Wednesday, 11 December 2002

# 6:30 PM

web logs and search engines

These days there's a lot of good content out there in the form of web logs. Unfortunately, it's not indexed well by search engines. The trouble is, the webcrawler comes by and records whatever's on the front page of the log at the time, but by the time you go to make a search, a whole bunch more entries will have been added, pushing the entry you searched for off the front page. Entries in the archives may not be indexed at all.

This despite the fact that most weblogs have 'permanent links': the little blue hashmark at the beginning of this entry is an <A> tag pointing to a URL which will always and forevermore reference this article. (Unless Panix goes belly up or something.) If the search engines knew about the permanent links, they could use them in their indexes, and it'd all work.
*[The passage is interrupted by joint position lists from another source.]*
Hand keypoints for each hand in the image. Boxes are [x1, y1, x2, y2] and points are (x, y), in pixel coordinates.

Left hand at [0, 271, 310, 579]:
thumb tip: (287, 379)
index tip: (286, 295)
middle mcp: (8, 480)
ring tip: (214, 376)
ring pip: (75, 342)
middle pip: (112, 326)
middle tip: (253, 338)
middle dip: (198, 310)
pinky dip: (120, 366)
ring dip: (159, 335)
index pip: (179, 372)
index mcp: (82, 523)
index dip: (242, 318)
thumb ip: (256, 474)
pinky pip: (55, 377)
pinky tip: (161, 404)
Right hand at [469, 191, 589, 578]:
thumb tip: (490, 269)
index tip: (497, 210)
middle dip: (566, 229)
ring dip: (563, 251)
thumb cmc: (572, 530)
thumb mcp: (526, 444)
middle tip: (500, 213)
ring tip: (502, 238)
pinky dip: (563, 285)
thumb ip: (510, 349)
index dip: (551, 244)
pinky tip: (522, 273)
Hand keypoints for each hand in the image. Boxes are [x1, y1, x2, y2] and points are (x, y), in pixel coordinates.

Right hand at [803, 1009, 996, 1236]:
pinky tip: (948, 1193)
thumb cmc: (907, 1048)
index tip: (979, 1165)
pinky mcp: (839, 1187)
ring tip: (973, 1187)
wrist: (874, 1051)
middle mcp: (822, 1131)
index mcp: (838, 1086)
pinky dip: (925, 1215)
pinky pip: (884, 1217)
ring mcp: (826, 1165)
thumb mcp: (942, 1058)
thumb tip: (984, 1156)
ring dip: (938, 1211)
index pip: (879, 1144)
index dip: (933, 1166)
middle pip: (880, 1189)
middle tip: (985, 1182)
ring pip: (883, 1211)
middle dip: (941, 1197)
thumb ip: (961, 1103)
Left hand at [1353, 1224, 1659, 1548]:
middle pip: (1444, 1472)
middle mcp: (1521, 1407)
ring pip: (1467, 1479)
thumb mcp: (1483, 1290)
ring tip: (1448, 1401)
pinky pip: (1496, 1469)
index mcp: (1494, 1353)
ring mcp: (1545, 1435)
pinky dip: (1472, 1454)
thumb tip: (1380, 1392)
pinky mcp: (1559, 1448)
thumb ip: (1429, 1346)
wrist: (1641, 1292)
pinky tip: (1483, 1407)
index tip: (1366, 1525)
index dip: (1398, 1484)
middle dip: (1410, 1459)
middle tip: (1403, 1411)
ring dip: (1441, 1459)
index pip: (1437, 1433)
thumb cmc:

Here's how I would implement this. Suppose we invent a labelling scheme which will allow a webcrawler to tell that an <a> tag is a permanent link. I'd use the class attribute, like this:

  <a class="permalink-above" href="...">
  <a class="permalink-below" href="...">

"permalink-above" means that the tag precedes the text it is a permanent link for; "permalink-below" means that it follows that text. (Both styles are used.) We also need a way to indicate the block-level element that contains all the permanent links, so that navigation and page header boilerplate don't get sucked into the permalink indexing mode. For this, we define another class attribute, "weblog-content". This is to be put on a block-level element that contains (in the DOM sense) all of the permalink tags. The ambit of each permalink tag then runs as far as the next such tag in the appropriate direction, or to the boundary of the weblog-content element, whichever comes first. Permalink tags outside the weblog-content element are ignored. If there is no element explicitly marked weblog-content, the body element gets the job.

Search engines then should record each chunk of text in the ambit of a permalink tag as a separate logical document. However, links to the base URL for the weblog should count as links to all of these chunks, for scoring purposes. (This corresponds to the intuitive interpretation of a link to the base URL, which is "I like everything this author says.") Links to individual permalinks count only for that chunk.

Your comments are requested.